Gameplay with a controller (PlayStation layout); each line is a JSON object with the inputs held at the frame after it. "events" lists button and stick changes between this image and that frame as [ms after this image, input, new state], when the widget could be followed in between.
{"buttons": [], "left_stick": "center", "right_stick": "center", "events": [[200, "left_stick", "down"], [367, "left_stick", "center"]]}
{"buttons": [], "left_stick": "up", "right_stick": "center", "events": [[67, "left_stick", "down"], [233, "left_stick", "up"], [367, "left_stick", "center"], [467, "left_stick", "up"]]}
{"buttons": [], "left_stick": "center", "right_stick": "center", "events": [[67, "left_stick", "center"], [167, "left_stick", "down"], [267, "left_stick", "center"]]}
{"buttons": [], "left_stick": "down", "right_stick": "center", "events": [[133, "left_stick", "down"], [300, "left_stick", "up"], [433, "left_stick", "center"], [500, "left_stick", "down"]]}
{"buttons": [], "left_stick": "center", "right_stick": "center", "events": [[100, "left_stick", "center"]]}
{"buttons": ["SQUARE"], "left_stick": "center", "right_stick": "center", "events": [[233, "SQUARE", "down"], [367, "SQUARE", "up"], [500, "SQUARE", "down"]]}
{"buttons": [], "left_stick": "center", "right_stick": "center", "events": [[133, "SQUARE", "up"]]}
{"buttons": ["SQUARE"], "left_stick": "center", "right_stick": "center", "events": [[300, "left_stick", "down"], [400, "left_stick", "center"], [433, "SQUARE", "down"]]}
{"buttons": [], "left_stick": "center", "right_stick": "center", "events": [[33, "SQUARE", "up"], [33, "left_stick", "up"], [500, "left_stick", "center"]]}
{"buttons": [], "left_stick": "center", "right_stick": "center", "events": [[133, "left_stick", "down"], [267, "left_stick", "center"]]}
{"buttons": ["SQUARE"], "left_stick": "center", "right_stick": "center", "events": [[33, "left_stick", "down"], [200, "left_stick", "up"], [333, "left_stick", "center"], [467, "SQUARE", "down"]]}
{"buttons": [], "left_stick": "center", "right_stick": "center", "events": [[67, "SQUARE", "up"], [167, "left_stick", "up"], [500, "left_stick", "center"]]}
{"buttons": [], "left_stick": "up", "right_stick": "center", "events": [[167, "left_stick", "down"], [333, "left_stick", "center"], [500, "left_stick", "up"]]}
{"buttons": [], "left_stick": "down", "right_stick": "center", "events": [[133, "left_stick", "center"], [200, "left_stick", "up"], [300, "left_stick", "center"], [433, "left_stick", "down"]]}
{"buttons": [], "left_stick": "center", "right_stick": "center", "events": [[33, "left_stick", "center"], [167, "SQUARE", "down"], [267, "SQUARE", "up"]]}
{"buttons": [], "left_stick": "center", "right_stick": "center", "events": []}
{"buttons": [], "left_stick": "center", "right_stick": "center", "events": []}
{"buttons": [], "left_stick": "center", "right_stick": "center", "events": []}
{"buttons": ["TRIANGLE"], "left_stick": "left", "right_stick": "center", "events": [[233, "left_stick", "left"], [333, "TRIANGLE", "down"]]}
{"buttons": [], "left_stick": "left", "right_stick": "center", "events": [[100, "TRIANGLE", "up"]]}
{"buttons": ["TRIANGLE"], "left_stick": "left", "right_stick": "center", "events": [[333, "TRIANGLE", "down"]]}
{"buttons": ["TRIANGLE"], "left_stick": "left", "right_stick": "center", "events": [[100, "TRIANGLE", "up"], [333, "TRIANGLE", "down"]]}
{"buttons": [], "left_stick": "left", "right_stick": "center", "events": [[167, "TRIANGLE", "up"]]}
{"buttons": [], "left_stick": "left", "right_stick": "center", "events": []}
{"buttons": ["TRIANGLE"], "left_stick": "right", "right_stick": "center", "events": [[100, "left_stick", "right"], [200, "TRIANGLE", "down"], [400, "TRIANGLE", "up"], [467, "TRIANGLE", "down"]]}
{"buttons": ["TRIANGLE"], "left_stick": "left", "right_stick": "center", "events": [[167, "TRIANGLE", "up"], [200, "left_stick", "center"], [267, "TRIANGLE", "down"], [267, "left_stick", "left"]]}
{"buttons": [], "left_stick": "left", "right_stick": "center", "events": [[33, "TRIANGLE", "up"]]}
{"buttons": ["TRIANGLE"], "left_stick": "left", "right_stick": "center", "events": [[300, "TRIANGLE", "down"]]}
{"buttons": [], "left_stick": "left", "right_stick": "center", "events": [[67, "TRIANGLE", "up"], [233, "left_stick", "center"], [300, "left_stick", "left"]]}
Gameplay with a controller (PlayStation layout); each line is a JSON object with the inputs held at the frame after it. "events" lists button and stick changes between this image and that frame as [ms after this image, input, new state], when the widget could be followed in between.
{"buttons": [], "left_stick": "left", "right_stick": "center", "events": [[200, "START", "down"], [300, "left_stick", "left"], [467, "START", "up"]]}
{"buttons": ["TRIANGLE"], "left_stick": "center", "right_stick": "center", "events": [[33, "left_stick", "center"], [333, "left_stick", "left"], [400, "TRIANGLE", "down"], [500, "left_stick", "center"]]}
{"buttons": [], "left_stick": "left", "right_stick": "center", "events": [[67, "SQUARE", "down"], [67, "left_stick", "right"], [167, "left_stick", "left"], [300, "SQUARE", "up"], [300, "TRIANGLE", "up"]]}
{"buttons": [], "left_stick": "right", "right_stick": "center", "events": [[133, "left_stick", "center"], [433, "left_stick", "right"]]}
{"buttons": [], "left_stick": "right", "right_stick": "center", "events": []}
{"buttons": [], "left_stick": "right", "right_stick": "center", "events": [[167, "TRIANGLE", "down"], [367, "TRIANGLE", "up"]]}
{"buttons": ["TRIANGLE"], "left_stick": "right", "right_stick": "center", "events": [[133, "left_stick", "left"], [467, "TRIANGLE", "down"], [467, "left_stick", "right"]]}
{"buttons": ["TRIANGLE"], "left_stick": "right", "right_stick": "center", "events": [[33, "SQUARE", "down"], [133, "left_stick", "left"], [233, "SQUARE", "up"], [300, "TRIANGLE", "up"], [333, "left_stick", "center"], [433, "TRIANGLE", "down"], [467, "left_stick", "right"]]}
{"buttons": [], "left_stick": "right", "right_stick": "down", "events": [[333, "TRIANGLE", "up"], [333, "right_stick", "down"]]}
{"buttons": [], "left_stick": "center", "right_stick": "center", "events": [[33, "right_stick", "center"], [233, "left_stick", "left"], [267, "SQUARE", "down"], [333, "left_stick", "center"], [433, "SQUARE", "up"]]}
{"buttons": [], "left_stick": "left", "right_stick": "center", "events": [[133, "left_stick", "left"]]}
※
### WHAT YOU ARE ASKED TO DO
Go through the data and copy each line exactly as it reads.

### EXERCISE RESULT
Gameplay with a controller (PlayStation layout); each line is a JSON object with the inputs held at the frame after it. "events" lists button and stick changes between this image and that frame as [ms after this image, input, new state], when the widget could be followed in between.
{"buttons": [], "left_stick": "center", "right_stick": "center", "events": [[200, "left_stick", "down"], [367, "left_stick", "center"]]}
{"buttons": [], "left_stick": "up", "right_stick": "center", "events": [[67, "left_stick", "down"], [233, "left_stick", "up"], [367, "left_stick", "center"], [467, "left_stick", "up"]]}
{"buttons": [], "left_stick": "center", "right_stick": "center", "events": [[67, "left_stick", "center"], [167, "left_stick", "down"], [267, "left_stick", "center"]]}
{"buttons": [], "left_stick": "down", "right_stick": "center", "events": [[133, "left_stick", "down"], [300, "left_stick", "up"], [433, "left_stick", "center"], [500, "left_stick", "down"]]}
{"buttons": [], "left_stick": "center", "right_stick": "center", "events": [[100, "left_stick", "center"]]}
{"buttons": ["SQUARE"], "left_stick": "center", "right_stick": "center", "events": [[233, "SQUARE", "down"], [367, "SQUARE", "up"], [500, "SQUARE", "down"]]}
{"buttons": [], "left_stick": "center", "right_stick": "center", "events": [[133, "SQUARE", "up"]]}
{"buttons": ["SQUARE"], "left_stick": "center", "right_stick": "center", "events": [[300, "left_stick", "down"], [400, "left_stick", "center"], [433, "SQUARE", "down"]]}
{"buttons": [], "left_stick": "center", "right_stick": "center", "events": [[33, "SQUARE", "up"], [33, "left_stick", "up"], [500, "left_stick", "center"]]}
{"buttons": [], "left_stick": "center", "right_stick": "center", "events": [[133, "left_stick", "down"], [267, "left_stick", "center"]]}
{"buttons": ["SQUARE"], "left_stick": "center", "right_stick": "center", "events": [[33, "left_stick", "down"], [200, "left_stick", "up"], [333, "left_stick", "center"], [467, "SQUARE", "down"]]}
{"buttons": [], "left_stick": "center", "right_stick": "center", "events": [[67, "SQUARE", "up"], [167, "left_stick", "up"], [500, "left_stick", "center"]]}
{"buttons": [], "left_stick": "up", "right_stick": "center", "events": [[167, "left_stick", "down"], [333, "left_stick", "center"], [500, "left_stick", "up"]]}
{"buttons": [], "left_stick": "down", "right_stick": "center", "events": [[133, "left_stick", "center"], [200, "left_stick", "up"], [300, "left_stick", "center"], [433, "left_stick", "down"]]}
{"buttons": [], "left_stick": "center", "right_stick": "center", "events": [[33, "left_stick", "center"], [167, "SQUARE", "down"], [267, "SQUARE", "up"]]}
{"buttons": [], "left_stick": "center", "right_stick": "center", "events": []}
{"buttons": [], "left_stick": "center", "right_stick": "center", "events": []}
{"buttons": [], "left_stick": "center", "right_stick": "center", "events": []}
{"buttons": ["TRIANGLE"], "left_stick": "left", "right_stick": "center", "events": [[233, "left_stick", "left"], [333, "TRIANGLE", "down"]]}
{"buttons": [], "left_stick": "left", "right_stick": "center", "events": [[100, "TRIANGLE", "up"]]}
{"buttons": ["TRIANGLE"], "left_stick": "left", "right_stick": "center", "events": [[333, "TRIANGLE", "down"]]}
{"buttons": ["TRIANGLE"], "left_stick": "left", "right_stick": "center", "events": [[100, "TRIANGLE", "up"], [333, "TRIANGLE", "down"]]}
{"buttons": [], "left_stick": "left", "right_stick": "center", "events": [[167, "TRIANGLE", "up"]]}
{"buttons": [], "left_stick": "left", "right_stick": "center", "events": []}
{"buttons": ["TRIANGLE"], "left_stick": "right", "right_stick": "center", "events": [[100, "left_stick", "right"], [200, "TRIANGLE", "down"], [400, "TRIANGLE", "up"], [467, "TRIANGLE", "down"]]}
{"buttons": ["TRIANGLE"], "left_stick": "left", "right_stick": "center", "events": [[167, "TRIANGLE", "up"], [200, "left_stick", "center"], [267, "TRIANGLE", "down"], [267, "left_stick", "left"]]}
{"buttons": [], "left_stick": "left", "right_stick": "center", "events": [[33, "TRIANGLE", "up"]]}
{"buttons": ["TRIANGLE"], "left_stick": "left", "right_stick": "center", "events": [[300, "TRIANGLE", "down"]]}
{"buttons": [], "left_stick": "left", "right_stick": "center", "events": [[67, "TRIANGLE", "up"], [233, "left_stick", "center"], [300, "left_stick", "left"]]}
Gameplay with a controller (PlayStation layout); each line is a JSON object with the inputs held at the frame after it. "events" lists button and stick changes between this image and that frame as [ms after this image, input, new state], when the widget could be followed in between.
{"buttons": [], "left_stick": "left", "right_stick": "center", "events": [[200, "START", "down"], [300, "left_stick", "left"], [467, "START", "up"]]}
{"buttons": ["TRIANGLE"], "left_stick": "center", "right_stick": "center", "events": [[33, "left_stick", "center"], [333, "left_stick", "left"], [400, "TRIANGLE", "down"], [500, "left_stick", "center"]]}
{"buttons": [], "left_stick": "left", "right_stick": "center", "events": [[67, "SQUARE", "down"], [67, "left_stick", "right"], [167, "left_stick", "left"], [300, "SQUARE", "up"], [300, "TRIANGLE", "up"]]}
{"buttons": [], "left_stick": "right", "right_stick": "center", "events": [[133, "left_stick", "center"], [433, "left_stick", "right"]]}
{"buttons": [], "left_stick": "right", "right_stick": "center", "events": []}
{"buttons": [], "left_stick": "right", "right_stick": "center", "events": [[167, "TRIANGLE", "down"], [367, "TRIANGLE", "up"]]}
{"buttons": ["TRIANGLE"], "left_stick": "right", "right_stick": "center", "events": [[133, "left_stick", "left"], [467, "TRIANGLE", "down"], [467, "left_stick", "right"]]}
{"buttons": ["TRIANGLE"], "left_stick": "right", "right_stick": "center", "events": [[33, "SQUARE", "down"], [133, "left_stick", "left"], [233, "SQUARE", "up"], [300, "TRIANGLE", "up"], [333, "left_stick", "center"], [433, "TRIANGLE", "down"], [467, "left_stick", "right"]]}
{"buttons": [], "left_stick": "right", "right_stick": "down", "events": [[333, "TRIANGLE", "up"], [333, "right_stick", "down"]]}
{"buttons": [], "left_stick": "center", "right_stick": "center", "events": [[33, "right_stick", "center"], [233, "left_stick", "left"], [267, "SQUARE", "down"], [333, "left_stick", "center"], [433, "SQUARE", "up"]]}
{"buttons": [], "left_stick": "left", "right_stick": "center", "events": [[133, "left_stick", "left"]]}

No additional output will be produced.